Summer 2021 saw the first season of archaeological excavation, as part of the Rendlesham Revealed community archaeology project. Archaeologists and volunteers uncovered evidence of settlement and community 1,400 years ago at the time of the earliest East Anglian kings.
The remains of buildings and pits were excavated over a wide area indicating an extensive settlement whose inhabitants were engaged in farming and craft working.
Evidence that helps build up a picture of everyday life over 1,400 ago includes:
• bones from butchered cattle, sheep and pigs, indicating the types of livestock that were kept and the meat that was eaten
• items associated with spinning and weaving, including spindle whorls and loomweights
• melted metal fragments and slag which indicate iron smithing and the manufacture of copper-alloy objects
• pottery vessels for cooking and storage
• items of dress, including a copper-alloy brooch and buckle
Soil samples were also taken which will give evidence of crop farming and the local environment of the past.

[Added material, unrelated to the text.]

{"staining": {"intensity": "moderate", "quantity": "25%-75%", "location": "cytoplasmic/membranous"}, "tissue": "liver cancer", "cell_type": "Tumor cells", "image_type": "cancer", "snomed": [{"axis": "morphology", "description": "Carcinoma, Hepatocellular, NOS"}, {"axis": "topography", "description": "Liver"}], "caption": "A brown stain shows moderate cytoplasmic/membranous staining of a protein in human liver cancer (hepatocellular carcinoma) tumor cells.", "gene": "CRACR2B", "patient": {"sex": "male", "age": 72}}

Discoveries of other periods of history were also made:
• field boundary ditches and pits pointing to agriculture and activity in the Bronze Age
• a settlement enclosure of the Iron Age
• a First World War training trench, probably dug by a battalion of the Territorial Force in 1914 or early 1915.
The excavation was undertaken by local volunteers under the guidance of a small expert team co-ordinated by Suffolk County Council Archaeological Service and staff from the Suffolk Office of Cotswold Archaeology. More than 150 volunteers from the local community contributed to the summer’s fieldwork, including from Suffolk Family Carers, Suffolk Mind and the local Rendlesham and Eyke primary schools.
Not only is the project providing a better understanding of the significant role Suffolk played in the country’s history, but is working with local charities to improve the mental health and wellbeing of their clients.